*Study material*
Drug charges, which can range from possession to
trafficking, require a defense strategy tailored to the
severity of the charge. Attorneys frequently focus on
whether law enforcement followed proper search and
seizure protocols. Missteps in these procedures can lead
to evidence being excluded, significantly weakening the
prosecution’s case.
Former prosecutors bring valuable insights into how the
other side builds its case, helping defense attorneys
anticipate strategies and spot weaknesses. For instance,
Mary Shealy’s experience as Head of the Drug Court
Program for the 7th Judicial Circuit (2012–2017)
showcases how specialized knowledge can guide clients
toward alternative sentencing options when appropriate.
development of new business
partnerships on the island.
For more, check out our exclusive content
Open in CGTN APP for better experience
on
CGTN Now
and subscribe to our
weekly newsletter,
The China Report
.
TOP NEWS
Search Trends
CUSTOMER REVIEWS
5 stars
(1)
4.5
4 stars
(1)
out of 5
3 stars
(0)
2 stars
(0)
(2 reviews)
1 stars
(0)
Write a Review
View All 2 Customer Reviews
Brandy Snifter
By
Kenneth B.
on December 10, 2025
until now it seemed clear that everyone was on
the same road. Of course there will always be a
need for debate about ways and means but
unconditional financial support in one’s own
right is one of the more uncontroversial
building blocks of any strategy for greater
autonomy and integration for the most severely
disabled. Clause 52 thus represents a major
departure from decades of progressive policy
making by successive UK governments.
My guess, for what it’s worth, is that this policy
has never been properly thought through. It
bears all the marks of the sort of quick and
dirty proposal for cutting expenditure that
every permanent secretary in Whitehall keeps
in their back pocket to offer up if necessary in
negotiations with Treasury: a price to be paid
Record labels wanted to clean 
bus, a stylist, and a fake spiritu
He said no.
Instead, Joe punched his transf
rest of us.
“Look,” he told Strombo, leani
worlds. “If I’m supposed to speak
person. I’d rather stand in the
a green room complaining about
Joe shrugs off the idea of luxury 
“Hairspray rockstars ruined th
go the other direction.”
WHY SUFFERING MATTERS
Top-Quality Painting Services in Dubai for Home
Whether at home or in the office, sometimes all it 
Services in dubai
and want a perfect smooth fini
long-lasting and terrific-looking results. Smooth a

*Goal of the exercise*
Put the data, from its first line up to and including the line with "WHY SUFFERING MATTERS", into a Markdown table with the columns Row and Line, giving each line a row number and leaving out blank lines.

*Answer box*
| Row | Line |
|---|---|
| 1 | Drug charges, which can range from possession to |
| 2 | trafficking, require a defense strategy tailored to the |
| 3 | severity of the charge. Attorneys frequently focus on |
| 4 | whether law enforcement followed proper search and |
| 5 | seizure protocols. Missteps in these procedures can lead |
| 6 | to evidence being excluded, significantly weakening the |
| 7 | prosecution’s case. |
| 8 | Former prosecutors bring valuable insights into how the |
| 9 | other side builds its case, helping defense attorneys |
| 10 | anticipate strategies and spot weaknesses. For instance, |
| 11 | Mary Shealy’s experience as Head of the Drug Court |
| 12 | Program for the 7th Judicial Circuit (2012–2017) |
| 13 | showcases how specialized knowledge can guide clients |
| 14 | toward alternative sentencing options when appropriate. |
| 15 | development of new business |
| 16 | partnerships on the island. |
| 17 | For more, check out our exclusive content |
| 18 | Open in CGTN APP for better experience |
| 19 | on |
| 20 | CGTN Now |
| 21 | and subscribe to our |
| 22 | weekly newsletter, |
| 23 | The China Report |
| 24 | . |
| 25 | TOP NEWS |
| 26 | Search Trends |
| 27 | CUSTOMER REVIEWS |
| 28 | 5 stars |
| 29 | (1) |
| 30 | 4.5 |
| 31 | 4 stars |
| 32 | (1) |
| 33 | out of 5 |
| 34 | 3 stars |
| 35 | (0) |
| 36 | 2 stars |
| 37 | (0) |
| 38 | (2 reviews) |
| 39 | 1 stars |
| 40 | (0) |
| 41 | Write a Review |
| 42 | View All 2 Customer Reviews |
| 43 | Brandy Snifter |
| 44 | By |
| 45 | Kenneth B. |
| 46 | on December 10, 2025 |
| 47 | until now it seemed clear that everyone was on |
| 48 | the same road. Of course there will always be a |
| 49 | need for debate about ways and means but |
| 50 | unconditional financial support in one’s own |
| 51 | right is one of the more uncontroversial |
| 52 | building blocks of any strategy for greater |
| 53 | autonomy and integration for the most severely |
| 54 | disabled. Clause 52 thus represents a major |
| 55 | departure from decades of progressive policy |
| 56 | making by successive UK governments. |
| 57 | My guess, for what it’s worth, is that this policy |
| 58 | has never been properly thought through. It |
| 59 | bears all the marks of the sort of quick and |
| 60 | dirty proposal for cutting expenditure that |
| 61 | every permanent secretary in Whitehall keeps |
| 62 | in their back pocket to offer up if necessary in |
| 63 | negotiations with Treasury: a price to be paid |
| 64 | Record labels wanted to clean  |
| 65 | bus, a stylist, and a fake spiritu |
| 66 | He said no. |
| 67 | Instead, Joe punched his transf |
| 68 | rest of us. |
| 69 | “Look,” he told Strombo, leani |
| 70 | worlds. “If I’m supposed to speak |
| 71 | person. I’d rather stand in the |
| 72 | a green room complaining about |
| 73 | Joe shrugs off the idea of luxury  |
| 74 | “Hairspray rockstars ruined th |
| 75 | go the other direction.” |
| 76 | WHY SUFFERING MATTERS |